Well if you could maybe give me a car to tell you the history on, I will. I can't think of a car that went through the process ended up 'not working out' - REALLY. Previous monster overdogs like the CRX were all fixed VIA the process, not created by it. That is one of the curious things about this whole issue. IT people know that all we are trying to do is get cars CLOSE - and they accept that some may be better than others in small ways.
To talk conceptually, we would see a car that was classed start to 'run off the front' (to use a CRB term). Because we have NO WAY of quantifying why, we start to dig around for errors in the inputs to the process. More than likely, it was an error in the estimated power it could make in IT trim. A 5% error might not create a dog like this but 10% might. So if we could validate that the power estimate was indeed a mistake, we would document that new power level, vote on it and place it into the process for a new weight - then make that recomendation per the PCA clause in the ITCS.
The key here is that it is all based in SOMETHING concrete.
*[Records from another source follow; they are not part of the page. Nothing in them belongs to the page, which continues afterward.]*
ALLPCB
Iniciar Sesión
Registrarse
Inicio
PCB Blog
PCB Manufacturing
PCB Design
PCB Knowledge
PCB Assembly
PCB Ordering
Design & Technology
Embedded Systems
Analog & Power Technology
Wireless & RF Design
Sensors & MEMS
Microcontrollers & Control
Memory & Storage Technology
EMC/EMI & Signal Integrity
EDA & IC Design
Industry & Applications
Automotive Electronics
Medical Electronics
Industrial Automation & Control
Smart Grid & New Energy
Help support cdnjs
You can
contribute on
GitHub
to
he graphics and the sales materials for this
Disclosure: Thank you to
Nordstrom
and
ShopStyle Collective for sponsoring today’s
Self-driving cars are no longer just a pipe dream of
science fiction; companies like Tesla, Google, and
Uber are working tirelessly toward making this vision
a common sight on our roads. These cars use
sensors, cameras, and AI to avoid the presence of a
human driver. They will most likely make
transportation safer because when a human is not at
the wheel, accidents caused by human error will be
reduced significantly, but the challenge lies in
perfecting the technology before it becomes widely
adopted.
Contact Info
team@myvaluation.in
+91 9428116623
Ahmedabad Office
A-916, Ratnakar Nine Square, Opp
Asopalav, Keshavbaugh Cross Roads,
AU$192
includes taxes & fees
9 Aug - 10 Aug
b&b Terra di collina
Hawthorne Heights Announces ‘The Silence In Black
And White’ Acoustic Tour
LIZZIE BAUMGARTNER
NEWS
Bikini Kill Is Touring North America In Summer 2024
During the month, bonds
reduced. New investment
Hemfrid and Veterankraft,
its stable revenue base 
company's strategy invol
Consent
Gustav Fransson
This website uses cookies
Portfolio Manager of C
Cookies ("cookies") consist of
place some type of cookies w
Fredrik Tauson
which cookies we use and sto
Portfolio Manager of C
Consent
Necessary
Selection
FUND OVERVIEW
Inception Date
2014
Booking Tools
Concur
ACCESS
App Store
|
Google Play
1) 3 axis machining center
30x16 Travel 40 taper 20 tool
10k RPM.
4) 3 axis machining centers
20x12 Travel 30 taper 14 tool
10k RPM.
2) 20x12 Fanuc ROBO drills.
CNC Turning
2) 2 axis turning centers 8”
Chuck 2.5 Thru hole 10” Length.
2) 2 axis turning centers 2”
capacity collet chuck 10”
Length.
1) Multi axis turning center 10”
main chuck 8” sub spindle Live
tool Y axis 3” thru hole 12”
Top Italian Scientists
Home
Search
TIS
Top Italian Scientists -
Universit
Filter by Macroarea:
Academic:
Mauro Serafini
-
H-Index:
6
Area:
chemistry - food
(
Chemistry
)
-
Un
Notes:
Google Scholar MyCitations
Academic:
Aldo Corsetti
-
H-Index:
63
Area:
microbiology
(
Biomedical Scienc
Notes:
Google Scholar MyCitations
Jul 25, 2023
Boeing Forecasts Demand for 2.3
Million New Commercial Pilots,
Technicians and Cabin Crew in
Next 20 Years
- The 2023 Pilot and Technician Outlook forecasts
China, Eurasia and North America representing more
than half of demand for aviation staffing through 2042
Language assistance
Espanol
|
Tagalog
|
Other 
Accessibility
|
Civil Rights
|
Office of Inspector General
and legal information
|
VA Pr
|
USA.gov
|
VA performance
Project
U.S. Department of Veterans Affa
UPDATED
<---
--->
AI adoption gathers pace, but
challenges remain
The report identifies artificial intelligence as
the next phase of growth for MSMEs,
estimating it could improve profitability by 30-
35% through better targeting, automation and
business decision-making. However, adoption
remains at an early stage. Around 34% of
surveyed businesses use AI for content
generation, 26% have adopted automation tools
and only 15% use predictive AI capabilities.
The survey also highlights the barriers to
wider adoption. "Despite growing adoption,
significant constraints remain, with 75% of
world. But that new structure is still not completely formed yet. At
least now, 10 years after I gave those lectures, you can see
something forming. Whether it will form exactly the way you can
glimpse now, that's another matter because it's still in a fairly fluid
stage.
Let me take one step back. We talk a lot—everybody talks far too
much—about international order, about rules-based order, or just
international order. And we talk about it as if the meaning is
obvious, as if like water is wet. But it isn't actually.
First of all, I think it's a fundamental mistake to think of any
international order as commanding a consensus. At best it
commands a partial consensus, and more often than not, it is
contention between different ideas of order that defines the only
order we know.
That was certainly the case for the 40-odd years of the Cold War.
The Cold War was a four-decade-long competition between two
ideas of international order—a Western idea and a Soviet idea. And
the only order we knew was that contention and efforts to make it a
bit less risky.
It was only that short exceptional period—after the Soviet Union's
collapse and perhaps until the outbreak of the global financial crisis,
Not "lets add 100lbs and evaluate" like is done in the other classes. I hold firm to the concept that in IT, with all our types of cars, drivetrain layouts, suspension designs, prep levels, driver skillsets, etc...that you will never be able to assign weight based on lap times. It's a 'trigger' to look at something that was an error, but not something that should be micromanaged.
Sorry if that doesn't answer...how can I be more specific? I will try.